Der richtige Ansatz: Positive Verstärkung und Geduld

 

Statt auf Desensibilisierung zu setzen, empfehle ich einen Ansatz, der auf positiver Verstärkung basiert. Hier sind einige Tipps für den Aufbau einer vertrauensvollen Beziehung zu deinem Pferd:

  • Schaffe positive Erfahrungen: Führe neue Dinge schrittweise ein und belohne dein Pferd für ruhiges Verhalten, um positive Assoziationen mit neuen Reizen zu schaffen.

  • Achte auf Körpersprache: Lerne die Körpersprache deines Pferdes zu lesen. Achte darauf, wie es auf neue Reize reagiert, und respektiere seine Grenzen. Wenn du bemerkst, dass dein Pferd nervös oder ängstlich wird, gib ihm Zeit und Raum, um sich an die Situation anzupassen.

  • Sei geduldig: Vertrauen braucht Zeit. Sei geduldig mit deinem Pferd und erwarte nicht sofortige Ergebnisse. Jeder Fortschritt, egal wie klein, sollte gefeiert werden.
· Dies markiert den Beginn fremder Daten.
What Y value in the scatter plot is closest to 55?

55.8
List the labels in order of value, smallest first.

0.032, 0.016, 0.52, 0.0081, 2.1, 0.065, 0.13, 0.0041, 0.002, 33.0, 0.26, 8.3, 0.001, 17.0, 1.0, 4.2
  • Nutze kleine Schritte: Beginne mit weniger intensiven Reizen und steigere die Schwierigkeit allmählich. Wenn du beispielsweise das Waschen mit einem Schlauch üben möchtest, beginne damit, das Pferd einfach nur in der Nähe des Schlauchs stehen zu lassen, bevor du Wasser darauf sprühst.

  • Integriere Spiel und Spaß: Mache das Training spielerisch! Indem du das Lernen in eine angenehme Erfahrung verwandelst, wird dein Pferd motivierter sein, mit dir zusammenzuarbeiten.

Fazit

Desensibilisierung kann in der Theorie sinnvoll erscheinen, aber in der Praxis birgt sie erhebliche Risiken für das Wohlbefinden deines Pferdes. Stattdessen sollten wir uns darauf konzentrieren, eine vertrauensvolle Beziehung aufzubauen und positive Erfahrungen zu schaffen. Indem wir Geduld zeigen und auf die Bedürfnisse unseres Pferdes eingehen, können wir eine starke Bindung entwickeln und gleichzeitig sicherstellen, dass unser Pferd sich wohlfühlt und bereit ist, mit uns zusammenzuarbeiten.

 

Denke daran: Ein glückliches Pferd ist ein kooperatives Pferd!